Penjaga pintu yang sudah hafal dengan wajah Abi dan tas sederhananya hanya memberi anggukan hormat kecil.Abi membalas dengan anggukan singkat dan langsung menuju lift eksklusif yang membawanya ke lantai suite paling tinggi.
Dia bukan tamu. Dia adalah penghuni tetap, membayar sewa bulanan dengan uang tunai yang tidak pernah menimbulkan pertanyaan.
Kamar suitenya adalah dunia lain. Sebuah ruang hidup luas dengan panorama kota yang memanjang hingga cakrawala, tempat tidur king size berbalut kemegahan, dan perabotan minimalis yang berkelas.
Ini adalah kantor, benteng, dan sangkar emas Papa. Di sinilah dia merancang sistemnya, mengelola 'bisnis'-nya, dan menjalani kuliah online.
Begitu masuk, dia melemparkan tasnya ke sofa kulit putih yang empuk. Suara Lagu metal -Asking Alexandria memecah seisi ruangan , diputar melalui speaker canggih yang terhubung dengan ponselnya.
Dia melepas sepatu dan kausnya, lalu berjalan ke kitchenette untuk menuangkan segelas air mineral dingin ke dalam gelas kristal.
Hidupnya adalah paradoks yang sempurna.
Di kampus, dia adalah Abi yang kuper , pendiam, dan hampir tak terlihat, seorang mahasiswa biasa yang dianggap kekurangan uang. Tapi di balik pintu suite ini, dia adalah Papa, otak dari sebuah operasi bawah tanah yang menghasilkan uang puluhan bahkan ratusan juta setiap bulannya.
---
Senja mulai menyibakkan tirai cahaya keemasannya. Dari balik jendela besar, ia menatap kerlip lampu kota yang mulai bermunculan di bawah.
Baginya, uang itu bukan untuk foya-foya atau pamer seperti Rani dan teman-temannya. Dana itu adalah jaring pengamannya,sebuah jalan untuk lepas dari jerat kemiskinan dan mengikis kenangan kelam tentang ayahnya yang pemabuk serta ibu yang meninggalkannya tanpa alasan.
Ponselnya bergetar. Bukan pesanan, tapi notifikasi dari sistem keamanannya."Papa, talent telah tiba di lokasi. Situasi aman. Tim dalam posisi. Menunggu perintah selanjutnya."
Abi mengangguk sendiri. Semua beres. Dia adalah dalang yang tak terlihat.
Dia mematikan lampu utama, hanya menyisakan lampu temaram di sudut ruangan yang menerangi barisan buku-buku programmingnya.Bayang-bayang tubuhnya terpantul di kaca jendela, menyatu dengan gemerlap kota di luar.
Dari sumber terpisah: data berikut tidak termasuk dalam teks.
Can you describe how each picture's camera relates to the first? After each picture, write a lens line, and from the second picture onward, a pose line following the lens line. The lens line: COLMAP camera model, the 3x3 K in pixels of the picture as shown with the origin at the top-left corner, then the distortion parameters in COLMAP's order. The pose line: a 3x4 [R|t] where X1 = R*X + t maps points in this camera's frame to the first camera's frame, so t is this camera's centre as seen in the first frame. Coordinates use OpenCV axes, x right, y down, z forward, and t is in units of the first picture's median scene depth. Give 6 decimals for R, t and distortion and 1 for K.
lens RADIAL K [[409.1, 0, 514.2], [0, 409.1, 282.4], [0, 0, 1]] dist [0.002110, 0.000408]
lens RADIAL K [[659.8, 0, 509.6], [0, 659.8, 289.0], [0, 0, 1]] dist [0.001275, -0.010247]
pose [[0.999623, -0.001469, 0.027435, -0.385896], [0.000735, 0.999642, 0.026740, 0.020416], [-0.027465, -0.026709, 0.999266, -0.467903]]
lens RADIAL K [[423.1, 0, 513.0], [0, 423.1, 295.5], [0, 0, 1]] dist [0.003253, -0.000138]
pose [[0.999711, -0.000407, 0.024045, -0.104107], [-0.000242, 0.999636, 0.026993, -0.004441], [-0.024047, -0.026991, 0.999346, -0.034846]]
Seorang pemuda introvert yang mengendalikan segalanya dari balik layar, tak terlihat, tak dikenal, dan mulai menikmati rasa kesepian yang ia ciptakan sendiri.
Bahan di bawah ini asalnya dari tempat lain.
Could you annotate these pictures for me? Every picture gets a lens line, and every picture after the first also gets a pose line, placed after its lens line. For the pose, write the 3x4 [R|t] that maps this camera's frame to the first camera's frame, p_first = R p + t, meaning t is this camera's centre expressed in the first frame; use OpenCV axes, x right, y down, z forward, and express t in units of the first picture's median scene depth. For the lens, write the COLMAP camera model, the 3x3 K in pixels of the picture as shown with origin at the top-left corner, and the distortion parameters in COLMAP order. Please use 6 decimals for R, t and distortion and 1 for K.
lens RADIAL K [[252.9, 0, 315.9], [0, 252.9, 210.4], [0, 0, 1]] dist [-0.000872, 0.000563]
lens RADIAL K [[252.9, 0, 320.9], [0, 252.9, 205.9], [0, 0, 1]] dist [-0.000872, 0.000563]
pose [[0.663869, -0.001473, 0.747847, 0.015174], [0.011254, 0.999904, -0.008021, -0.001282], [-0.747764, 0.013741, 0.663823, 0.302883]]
Di tengah kesendiriannya yang ia pilih, sebuah notifikasi lain muncul, bukan dari sistemnya, tapi dari aplikasi pesan kuliah. Seorang perempuan dari angkatannya, yang biasanya tidak pernah menyapanya, tiba-tiba mengirim pesan.
"Abi, aku mau ketemu. Aku itu tahu soal...Papa."
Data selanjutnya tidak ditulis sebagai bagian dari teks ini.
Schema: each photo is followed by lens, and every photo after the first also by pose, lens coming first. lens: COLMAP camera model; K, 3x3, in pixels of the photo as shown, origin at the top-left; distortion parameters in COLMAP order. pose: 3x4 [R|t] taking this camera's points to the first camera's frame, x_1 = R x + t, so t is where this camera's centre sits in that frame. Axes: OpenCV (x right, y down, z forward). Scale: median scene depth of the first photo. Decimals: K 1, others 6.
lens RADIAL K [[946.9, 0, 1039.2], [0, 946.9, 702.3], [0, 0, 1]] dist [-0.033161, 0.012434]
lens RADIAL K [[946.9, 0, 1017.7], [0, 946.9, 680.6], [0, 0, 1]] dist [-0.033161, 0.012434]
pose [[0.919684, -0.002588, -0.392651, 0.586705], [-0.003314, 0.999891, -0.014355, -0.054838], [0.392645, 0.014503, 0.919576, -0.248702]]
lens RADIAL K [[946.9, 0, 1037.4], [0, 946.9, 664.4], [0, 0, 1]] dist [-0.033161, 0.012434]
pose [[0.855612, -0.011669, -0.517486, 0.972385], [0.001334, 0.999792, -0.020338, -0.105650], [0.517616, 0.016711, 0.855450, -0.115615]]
Malam semakin larut. Dari balkon suitenya, Abi bisa melihat lampu neon The Lavender Hotel di kejauhan, tempat salah satu 'talent'-nya sedang melayani klien.
Sementara di layar ponselnya, pesan dari perempuan itu masih terbaca, mengancam seluruh tembok yang ia bangun dengan susah payah.
Dunia terus berputar, dan dia ada di pusatnya, seorang dalang yang tak terlihat yang kini merasakan tali pertama mulai terurai.